“Ain’t many guys travel around together,” he mused. “I don’t know why. Maybe ever’body in the whole damn world is scared of each other.”
Wow - how tragic.
This emotionally stunning book has become a classic for good reason. Steinbeck employs a direct, everyday language, keeping the point at all times, using only scenes which enhance the main moral (or immoral depending how you see it) messages, and while this tale is not fiercely fast-paced, it is always riveting, always important.
Characterization is powerful, yet this is a plot-focused story rather than a character-focused one. The goal is to be realistic about the men and not necessarily to get you to like any of them much. The more sympathetic of the group is the tragic Lennie, who's low IQ and mental incompetence results in him accidentally screwing about everything up.

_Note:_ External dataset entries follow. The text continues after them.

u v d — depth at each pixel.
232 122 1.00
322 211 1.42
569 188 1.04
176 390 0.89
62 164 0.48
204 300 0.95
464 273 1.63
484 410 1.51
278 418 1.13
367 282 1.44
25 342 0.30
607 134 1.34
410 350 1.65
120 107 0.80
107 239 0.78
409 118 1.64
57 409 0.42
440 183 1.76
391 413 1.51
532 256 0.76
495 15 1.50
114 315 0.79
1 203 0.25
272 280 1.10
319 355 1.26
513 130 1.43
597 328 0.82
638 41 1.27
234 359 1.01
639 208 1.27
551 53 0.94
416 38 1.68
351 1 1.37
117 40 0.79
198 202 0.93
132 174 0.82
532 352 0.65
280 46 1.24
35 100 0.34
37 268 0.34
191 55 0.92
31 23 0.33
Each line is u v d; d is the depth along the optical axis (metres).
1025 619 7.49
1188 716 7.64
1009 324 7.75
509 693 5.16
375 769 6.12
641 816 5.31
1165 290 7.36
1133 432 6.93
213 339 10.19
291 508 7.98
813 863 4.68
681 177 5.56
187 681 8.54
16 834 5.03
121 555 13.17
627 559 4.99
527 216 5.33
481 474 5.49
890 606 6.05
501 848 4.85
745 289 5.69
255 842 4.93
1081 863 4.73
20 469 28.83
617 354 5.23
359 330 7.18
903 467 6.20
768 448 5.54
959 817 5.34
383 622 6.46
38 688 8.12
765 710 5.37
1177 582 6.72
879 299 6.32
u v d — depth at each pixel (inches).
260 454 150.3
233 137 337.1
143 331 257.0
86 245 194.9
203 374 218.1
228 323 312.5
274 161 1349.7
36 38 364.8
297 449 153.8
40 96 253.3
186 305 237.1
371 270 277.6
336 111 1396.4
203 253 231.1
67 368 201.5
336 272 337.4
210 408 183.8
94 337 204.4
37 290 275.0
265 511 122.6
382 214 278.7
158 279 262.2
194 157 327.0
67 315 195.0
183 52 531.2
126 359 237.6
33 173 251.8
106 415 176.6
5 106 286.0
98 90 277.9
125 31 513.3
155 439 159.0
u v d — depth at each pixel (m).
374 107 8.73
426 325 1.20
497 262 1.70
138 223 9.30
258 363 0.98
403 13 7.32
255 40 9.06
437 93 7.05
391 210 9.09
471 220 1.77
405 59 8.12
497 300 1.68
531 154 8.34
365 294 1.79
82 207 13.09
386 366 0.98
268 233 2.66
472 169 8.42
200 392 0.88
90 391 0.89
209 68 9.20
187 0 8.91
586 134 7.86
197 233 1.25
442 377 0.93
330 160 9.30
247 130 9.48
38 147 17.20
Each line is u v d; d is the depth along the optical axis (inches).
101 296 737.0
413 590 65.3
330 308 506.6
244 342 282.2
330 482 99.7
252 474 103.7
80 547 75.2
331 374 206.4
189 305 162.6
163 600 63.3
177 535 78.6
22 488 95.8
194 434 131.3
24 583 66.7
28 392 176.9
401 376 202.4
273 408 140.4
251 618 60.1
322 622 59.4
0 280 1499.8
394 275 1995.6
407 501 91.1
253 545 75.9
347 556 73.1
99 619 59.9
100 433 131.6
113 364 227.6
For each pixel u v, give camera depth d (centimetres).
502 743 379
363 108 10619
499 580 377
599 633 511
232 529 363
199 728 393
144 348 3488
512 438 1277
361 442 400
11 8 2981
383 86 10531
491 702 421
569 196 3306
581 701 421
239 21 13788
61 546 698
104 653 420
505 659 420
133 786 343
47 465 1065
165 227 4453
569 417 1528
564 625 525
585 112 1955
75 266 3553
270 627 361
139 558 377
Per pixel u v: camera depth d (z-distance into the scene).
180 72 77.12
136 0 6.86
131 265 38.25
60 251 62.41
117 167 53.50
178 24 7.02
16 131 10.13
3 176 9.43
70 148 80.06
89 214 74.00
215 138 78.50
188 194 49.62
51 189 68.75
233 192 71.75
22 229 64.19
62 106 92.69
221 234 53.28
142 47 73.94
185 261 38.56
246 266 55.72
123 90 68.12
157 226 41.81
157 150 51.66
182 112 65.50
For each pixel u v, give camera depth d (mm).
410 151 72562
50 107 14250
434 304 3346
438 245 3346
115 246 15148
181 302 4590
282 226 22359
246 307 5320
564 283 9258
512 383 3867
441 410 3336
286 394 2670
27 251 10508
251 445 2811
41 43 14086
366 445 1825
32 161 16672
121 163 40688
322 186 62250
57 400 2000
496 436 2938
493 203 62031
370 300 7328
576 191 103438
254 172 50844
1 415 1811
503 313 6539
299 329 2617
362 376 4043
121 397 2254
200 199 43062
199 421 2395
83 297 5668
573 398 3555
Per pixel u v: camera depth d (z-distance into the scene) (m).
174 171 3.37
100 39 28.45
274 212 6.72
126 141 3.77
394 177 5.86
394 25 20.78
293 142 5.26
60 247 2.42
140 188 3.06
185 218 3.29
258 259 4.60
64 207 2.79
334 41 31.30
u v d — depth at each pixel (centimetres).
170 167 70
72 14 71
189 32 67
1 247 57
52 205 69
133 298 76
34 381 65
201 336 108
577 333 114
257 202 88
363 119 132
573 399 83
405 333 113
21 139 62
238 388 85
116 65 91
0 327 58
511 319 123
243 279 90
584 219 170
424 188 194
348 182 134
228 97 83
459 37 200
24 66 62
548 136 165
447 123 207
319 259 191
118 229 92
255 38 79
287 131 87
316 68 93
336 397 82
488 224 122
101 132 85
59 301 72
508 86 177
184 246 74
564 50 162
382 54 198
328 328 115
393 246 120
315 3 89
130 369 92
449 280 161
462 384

People, typically with low tolerance and quick judgement and blood-thirst, fail to understand the scope of his childlike limitations as he innocently attempts functioning in a depressing, adult world.
George, always the caregiver of Lennie, has average intelligence. Both men work hard to get little in life. They're both stuck within their own mental, class and societal limitations. The book is driven by George's promise to always take care of Lennie, that one day soon they will get their own place, a place with animals and peace. For a time George himself may even believe this, as do many of the men who want to join in their dream. Some are skeptical, some just as joyfully hopeful as Lennie, which is even more depressing.
It seems some hold issues about Curley's wife, that she didn't even have a name, and that she was referred to as the husbands property in a way. She was also shown as being manipulative, sluttish, and dishonest. However, I think Steinbeck did this not to disrespect women but to emphasize the story's larger moral message. They were all stuck, for different reasons, in their roles they couldn't climb out of. On the other side of the coin, the negative aspects of her personality helped Steinbeck also showcase his other point - others messing with Lennie, innocent Lennie, and resulting in tragedy as they interact with him.
It is not just she who is a victim, but all of them. The focus is this, not repression of only one minority.
I consider Of Mice and Men an anti-change book. This is especially interesting since almost all novels embrace change and the wonders, miracles, and plot-forward propelling aspects of it. Here Steinbeck is showing that the American dream was NOT obtainable by everyone, that the speech that all could climb up and have their own home and dreams was not accurate for the lower level working man. Despite hard work, saving what could be saved, and struggle, it could not always be dished out to everyone.
Despite all their attempts, and that they have dreamed their entire lives for the same thing, they could not always get the dream. Some lost hope completely long ago, but other characters had a rekindling of it and tried yet again.
It could at first be argued about George changing with how it ended with Lennie during the last chapter, but with deeper inspection it proved still the same, no change. George kept his promise to always take care of Lennie the best he could, to protect him, despite whatever circumstances life threw his way.
“A guy needs somebody―to be near him. A guy goes nuts if he ain't got nobody. Don't make no difference who the guy is, long's he's with you. I tell ya, I tell ya a guy gets too lonely an' he gets sick.”
“I see hundreds of men come by on the road an’ on the ranches with their bindles on their back an’ that same damn thing in their heads. Hundreds of them. They come, an’ they quit an’ go on; an’ every damn one of ‘em’s got a little piece of land in his head. An’ never a God damn one of ‘em ever gets it. Just like heaven. Ever’body wants a little piece of lan’. I read plenty of books out there. Nobody never gets to heaven, and nobody never gets no land. It’s just in their head.”